**Task goal**
Locate the string "down" in the listing below. Copy every line where it is found.

Segment Start: Data supplied

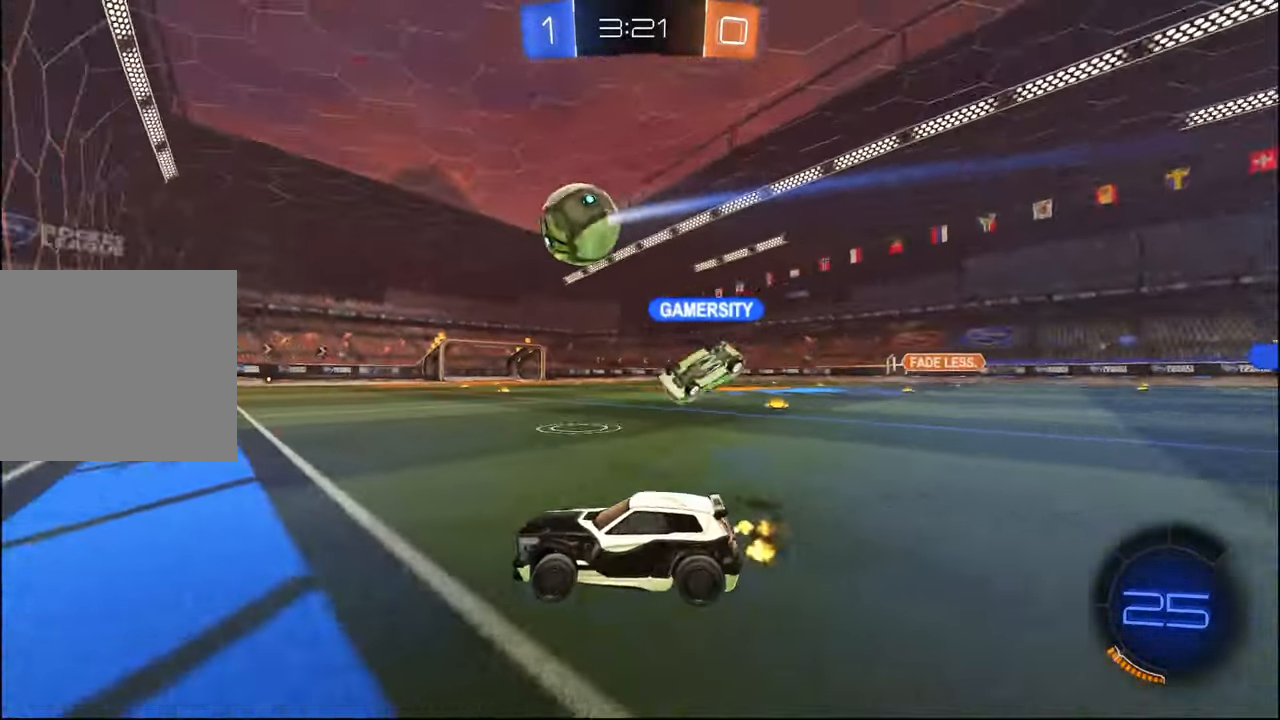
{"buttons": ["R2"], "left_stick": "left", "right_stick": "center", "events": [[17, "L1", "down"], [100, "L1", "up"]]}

Segment End: Data supplied
Segment Start: Data supplied

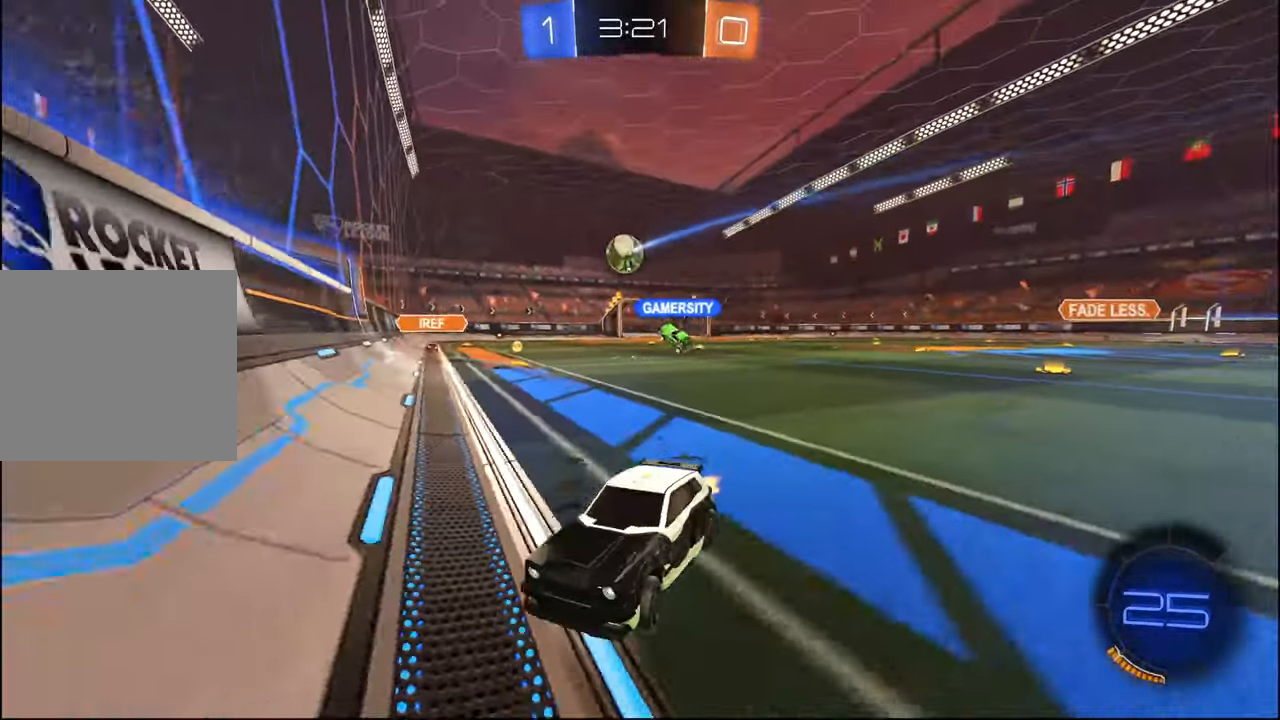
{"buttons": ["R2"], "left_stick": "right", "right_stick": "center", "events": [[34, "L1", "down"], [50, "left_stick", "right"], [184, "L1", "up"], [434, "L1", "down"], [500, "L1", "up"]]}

Segment End: Data supplied
Segment Start: Data supplied

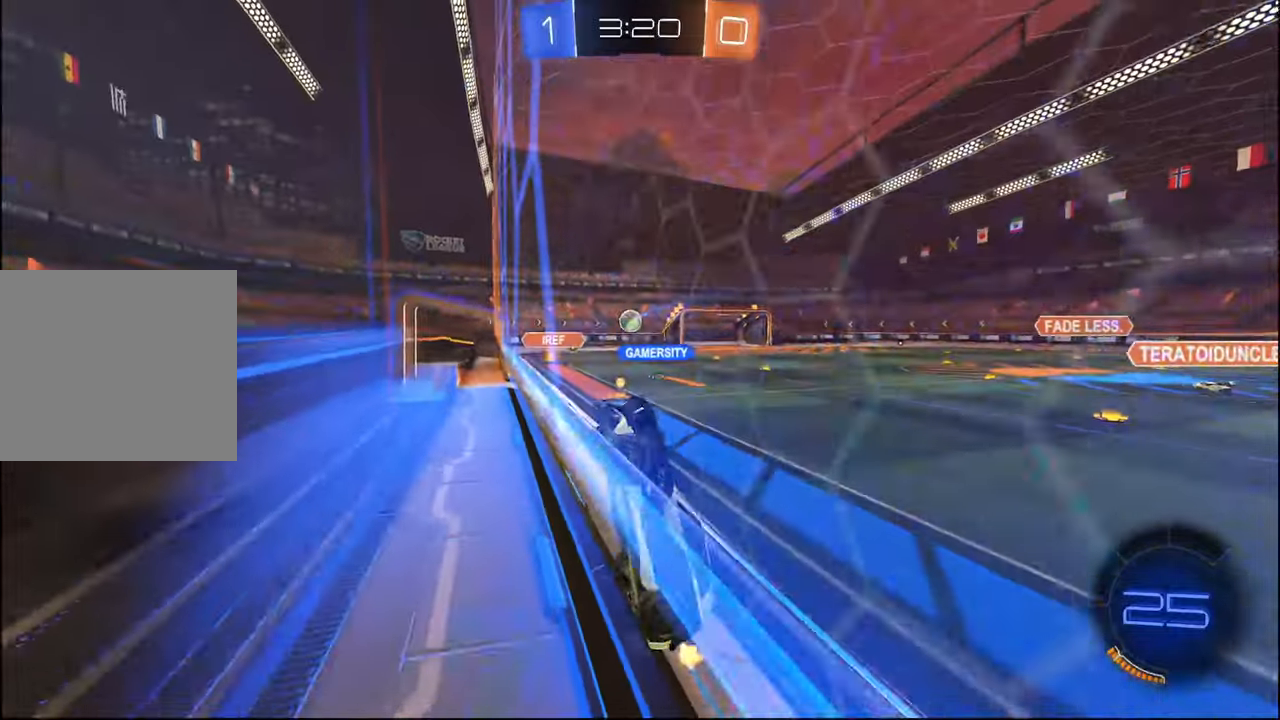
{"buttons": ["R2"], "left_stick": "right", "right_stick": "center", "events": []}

Segment End: Data supplied

**Exercise solution**
{"buttons": ["R2"], "left_stick": "left", "right_stick": "center", "events": [[17, "L1", "down"], [100, "L1", "up"]]}
{"buttons": ["R2"], "left_stick": "right", "right_stick": "center", "events": [[34, "L1", "down"], [50, "left_stick", "right"], [184, "L1", "up"], [434, "L1", "down"], [500, "L1", "up"]]}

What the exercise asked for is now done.